» **Task requirements**:
• 1. Answer these questions using the text on Michael Haydn's Symphony No. 16:
(a) In what city and year was the symphony written?
(b) In what key is the Andante movement?
(c) Which three symphonies by Joseph Haydn also place the Minuet second?
• 2. Carry the text on Michael Haydn's Symphony No. 16 further, starting right after its last sentence.

» **Quoted passage**:
__________________________________________________
Michael Haydn's Symphony No. 16 in A major, Perger 6, Sherman 16, Sherman-adjusted 17, MH 152, was written in Salzburg in 1771. This work was at one time attributed to Joseph Haydn, the ninth work in A major so attributed in Anthony van Hoboken's catalogue.

Scored for 2 oboes, 2 bassoons, 2 horns and strings, in four movements:

Allegro molto
Minuet and Trio (in A minor)
Andante (in D major)
Allegro molto

The placement of the Minuet second, before the slow movement, is unusual in Haydn's symphonies, though there is one other specimen, Symphony No. 15, which scholars are fairly certain is a close contemporary to this one. Three symphonies by brother Joseph Haydn also have this placement, 32, 37 and 44.

The corresponding placement of the Scherzo second in the Romantic era, despite Ludwig van Beethoven's Symphony No. 9, was rare until Anton Bruckner's Eighth and Ninth Symphonies and Gustav Mahler's First, Fourth and Sixth Symphonies.
__________________________________________________
» **Records**:

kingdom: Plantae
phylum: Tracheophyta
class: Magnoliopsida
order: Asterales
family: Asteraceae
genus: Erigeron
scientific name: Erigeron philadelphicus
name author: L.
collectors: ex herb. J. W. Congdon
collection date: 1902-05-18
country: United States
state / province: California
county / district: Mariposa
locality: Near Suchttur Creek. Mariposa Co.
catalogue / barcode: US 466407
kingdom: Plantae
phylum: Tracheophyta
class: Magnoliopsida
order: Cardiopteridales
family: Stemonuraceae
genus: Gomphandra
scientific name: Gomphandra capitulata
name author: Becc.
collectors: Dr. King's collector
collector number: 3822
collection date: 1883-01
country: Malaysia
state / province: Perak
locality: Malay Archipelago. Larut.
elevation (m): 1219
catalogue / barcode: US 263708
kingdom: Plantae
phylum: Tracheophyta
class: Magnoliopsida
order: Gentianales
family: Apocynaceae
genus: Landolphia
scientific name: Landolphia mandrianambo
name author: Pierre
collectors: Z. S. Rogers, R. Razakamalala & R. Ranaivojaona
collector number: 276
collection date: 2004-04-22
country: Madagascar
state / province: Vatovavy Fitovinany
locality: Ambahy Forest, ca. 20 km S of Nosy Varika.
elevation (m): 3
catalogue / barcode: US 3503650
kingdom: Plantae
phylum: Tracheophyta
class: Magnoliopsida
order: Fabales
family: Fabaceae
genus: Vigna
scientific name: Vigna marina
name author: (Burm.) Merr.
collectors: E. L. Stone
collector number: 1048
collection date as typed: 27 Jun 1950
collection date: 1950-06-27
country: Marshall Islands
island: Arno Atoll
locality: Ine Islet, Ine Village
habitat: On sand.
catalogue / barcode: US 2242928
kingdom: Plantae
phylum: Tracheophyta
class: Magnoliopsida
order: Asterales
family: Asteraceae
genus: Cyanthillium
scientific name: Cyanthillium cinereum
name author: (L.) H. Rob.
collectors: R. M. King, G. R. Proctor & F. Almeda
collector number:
__________________________________________________
» **Responses to the tasks**:
• 1.
(a) Salzburg, 1771
(b) D major
(c) Nos. 32, 37 and 44

• 2.
Discography 

This work is included in a set of 20 symphonies on the CPO label with Bohdan Warchal conducting the Slovak Philharmonic, on disc 4. It is also available in a performance by the London Mozart Players conducted by Matthias Bamert on the Chandos label, the Capella Savaria conducted by Pál Németh on the Hungaroton label, and the Franz Liszt Kammerorchester conducted by János Rolla on Teldec.

References
 Charles H. Sherman and T. Donley Thomas, Johann Michael Haydn (1737 - 1806), a chronological thematic catalogue of his works. Stuyvesant, New York: Pendragon Press (1993)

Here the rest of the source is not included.